> [Directions] Please take the records that follow and repeat exactly the lines starting with the line with "Mano paskyra" and going on through the line with "Daiktunamai.lt © 2021".

(Stored data entries)
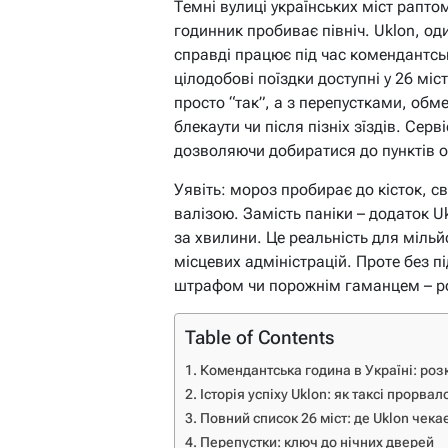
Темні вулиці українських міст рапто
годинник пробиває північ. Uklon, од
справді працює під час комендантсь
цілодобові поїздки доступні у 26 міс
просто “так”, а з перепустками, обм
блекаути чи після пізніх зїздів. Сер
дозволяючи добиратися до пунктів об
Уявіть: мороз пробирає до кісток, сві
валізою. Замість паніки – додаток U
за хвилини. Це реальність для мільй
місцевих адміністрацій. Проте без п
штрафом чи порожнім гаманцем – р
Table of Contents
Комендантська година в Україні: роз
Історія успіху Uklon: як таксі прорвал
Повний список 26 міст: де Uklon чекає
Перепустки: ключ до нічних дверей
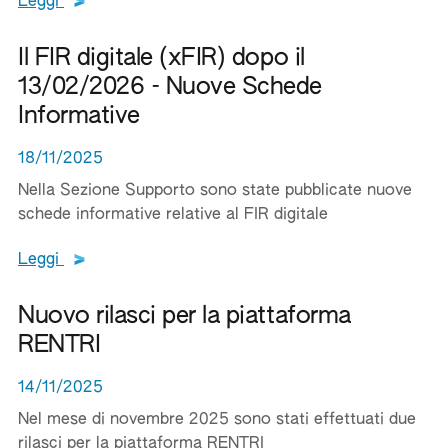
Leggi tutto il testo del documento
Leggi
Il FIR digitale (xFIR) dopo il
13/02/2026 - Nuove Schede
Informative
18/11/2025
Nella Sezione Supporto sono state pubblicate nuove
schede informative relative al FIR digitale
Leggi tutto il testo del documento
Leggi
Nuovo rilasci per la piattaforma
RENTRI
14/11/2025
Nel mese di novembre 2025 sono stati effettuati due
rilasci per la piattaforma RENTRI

* * *

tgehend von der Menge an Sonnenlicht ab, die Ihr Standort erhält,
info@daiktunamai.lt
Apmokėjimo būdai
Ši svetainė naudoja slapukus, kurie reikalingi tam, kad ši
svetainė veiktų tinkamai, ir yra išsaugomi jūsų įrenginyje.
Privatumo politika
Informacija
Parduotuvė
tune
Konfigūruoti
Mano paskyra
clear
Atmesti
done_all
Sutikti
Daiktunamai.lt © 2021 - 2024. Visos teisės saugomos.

--

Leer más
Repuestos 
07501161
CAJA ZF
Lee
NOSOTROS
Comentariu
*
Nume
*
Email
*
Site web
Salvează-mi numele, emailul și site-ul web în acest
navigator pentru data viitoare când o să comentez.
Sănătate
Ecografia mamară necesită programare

> [Result of this exercise]
Mano paskyra
clear
Atmesti
done_all
Sutikti
Daiktunamai.lt © 2021 - 2024. Visos teisės saugomos.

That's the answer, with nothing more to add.